The Ever-Present Challenges of Group Work

I have written previously about how group work is both great for students and difficult to do well. Today I had a conversation with a student and faculty member that reinforced these ideas again.

Prof. X, a faculty member that that I know, is trying to incorporate more small group work in an upper division mathematics class. Through a set of circumstances that are too complicated to explain here, today I happened to talk to Student S who is in Prof. X’s class. Student S shared some difficult moments that she experienced in the class recently.

(1) In one situation, Student S said that she was in a group of four students. The students were asked to answer questions on the back of a worksheet, which involved parsing some definitions on the front of the worksheet. Three of the students chose to forge ahead on the questions without reading the definitions first, referring to them when they needed them. She wanted to read the definitions first and understand them before moving on. They left her behind and she basically worked on the assignment by herself.

(2) In another situation, Student S was in a group of four and was the only female student. Each person in the group was given a different task to complete and had to explain how to do that task to the rest of the group.  When it was Student S’s turn to explain her task, a student in her group was a bit confused and another student jumped in and explained Student S’s task instead of letting her explain it. And, that student didn’t explain it correctly! But, Student S diplomatically corrected the situation by giving the correct explanation to her group and also helped the student who jumped in realize that it wasn’t right that she wasn’t given the chance to talk about her assigned task. Nevertheless, Student S said that this “mansplaining” happened two more times that day.

Experiences like these caused Student S to feel frustrated in these group work experiences. Student S also shared that she has had a difficult semester full of experiences that have caused her to doubt her mathematical abilities. I don’t know all of the details, but I do know that one of the reasons why active learning (and group work in particular) is so risky is that it puts students at risk of being judged by each other and the instructor as being incapable, slow, unprepared, less than.

I also happened today to talk to Prof. X, who genuinely wants to make his class a more welcoming and inclusive space by using group work. He shared with students some research showing that that group work helps improve student learning overall but also tends to have disproportionately large benefits for women, first-generation students, and students of color. That transparency is very important and most of us could probably benefit from being more transparent about the rationale for our instructional choices. However, there is a slight danger here that I hadn’t considered before: these research studies show positive results of using group work on average, but that research does not guarantee that individual students will always benefit from the effects of group work. In fact, my hunch is that the variance of experiences in active learning settings may be higher than in a more controlled lecture classroom format. So, while transparency is important, I also wonder about whether in sharing evidence for these instructional approaches we also need to be careful to avoid making students that don’t have good experiences as a result of those approaches feel bad about that.

### WHAT THE TASK REQUIRES:
Extend the blog post about the challenges of group work, picking up right after its final sentence.

### ENTRIES PROVIDED:
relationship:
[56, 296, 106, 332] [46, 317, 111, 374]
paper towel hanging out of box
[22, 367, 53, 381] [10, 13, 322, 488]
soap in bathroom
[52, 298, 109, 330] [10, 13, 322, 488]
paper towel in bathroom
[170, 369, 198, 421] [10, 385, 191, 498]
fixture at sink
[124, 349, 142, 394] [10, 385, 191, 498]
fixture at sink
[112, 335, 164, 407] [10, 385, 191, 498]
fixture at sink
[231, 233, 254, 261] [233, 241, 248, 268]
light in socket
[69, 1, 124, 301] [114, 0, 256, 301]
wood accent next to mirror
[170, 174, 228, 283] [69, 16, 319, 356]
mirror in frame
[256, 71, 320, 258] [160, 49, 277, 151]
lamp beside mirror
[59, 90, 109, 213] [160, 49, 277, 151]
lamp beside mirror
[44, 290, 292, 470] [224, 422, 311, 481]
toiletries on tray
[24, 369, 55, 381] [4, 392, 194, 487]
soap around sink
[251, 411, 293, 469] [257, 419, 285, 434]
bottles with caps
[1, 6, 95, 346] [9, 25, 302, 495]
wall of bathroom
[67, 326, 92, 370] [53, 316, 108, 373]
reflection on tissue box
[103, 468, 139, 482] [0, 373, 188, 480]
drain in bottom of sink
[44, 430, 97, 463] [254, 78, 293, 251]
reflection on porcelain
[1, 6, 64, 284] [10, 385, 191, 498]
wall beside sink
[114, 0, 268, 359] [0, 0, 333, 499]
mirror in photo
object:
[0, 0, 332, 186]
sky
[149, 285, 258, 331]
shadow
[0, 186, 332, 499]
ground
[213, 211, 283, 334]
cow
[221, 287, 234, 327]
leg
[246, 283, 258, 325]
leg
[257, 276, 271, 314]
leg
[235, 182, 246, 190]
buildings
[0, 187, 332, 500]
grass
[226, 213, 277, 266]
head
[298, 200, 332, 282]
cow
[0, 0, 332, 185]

### EXERCISE ANSWER:
Let no one misinterpret what I’m saying here as a pronouncement against active learning or group work–on the contrary, we should double-down on group work and active learning, recognizing that it is simultaneously beneficial for students and difficult to implement well. We instructors need to think carefully about how we deploy group work and other forms of active learning so as to mitigate any potential negative effects, as much as is possible. Here are three questions to ask ourselves to do so:

  1. Who is likely to benefit (as a result of me using group work or some other form of active learning)? Who is not?
  2. Who is likely to feel included? Who is not?
  3. How would I know if I need to intervene in some way?

To answer questions #1 and #2, I suggest we think of groups of students such as first-generation students, introverted students, students of color, students for whom English is not their first language, students with learning disabilities, students who have had bad experiences in a mathematics classroom, etc. For example, in the case of (1) above, it might be the case that the group work was inadvertently structured in a way that students who needed or wanted more time processing definitions were at a disadvantage. It would then be a good exercise to think about ways to mitigate the difference in experiences caused by the way the activity was structured.

Note about questions #1 and #2: Almost certainly students who come to class prepared are more likely to feel included or to benefit from your class activities compared to students who don’t come to class prepared–that is a difference that is expected and that you may or may not want to mitigate.  It’s those other unintended and unwanted consequences that we need to look for.

Regarding Question #3: Student S is a remarkable person who has enough self-assurance that she was able to have a long conversation with Prof. X about these difficult topics, which led Prof. X to make some changes to the class. But, that leads me to wonder: in the absence of having such thoughtful, well-composed, mature students as Student S, how would we find out about these kinds of problems in our class? We can’t be everywhere all at once in the room when group work is happening. If we don’t have mechanisms to gather student feedback, problems can go unnoticed and result in real harm to students.

These conversations today also remind me the important of setting and maintaining norms of behavior in the classroom. It’s easy to set up good norms. It’s much more difficult to maintain them and creating a culture in your classroom where those norms are pervasive.

The reason these conversations were so poignant for me is that I know Prof. X has the best intentions and is making a strong effort to be inclusive and welcoming and yet Student S experienced these discouraging situations. It made me wonder how ignorant I am about such things happening in my class.

 

One thought on “The Ever-Present Challenges of Group Work

  1. Thank you for posting this. I see both myself and my daughter in Student S – less the part about the student actually approaching the professor about the difficulties. I suppose I assumed that the professor/teacher already knew my struggle and/or did not care. There are educators who believe in the survival of the fittest approach.

    So many thanks to you for being so thoughtful in your practice. I hope that others do the same.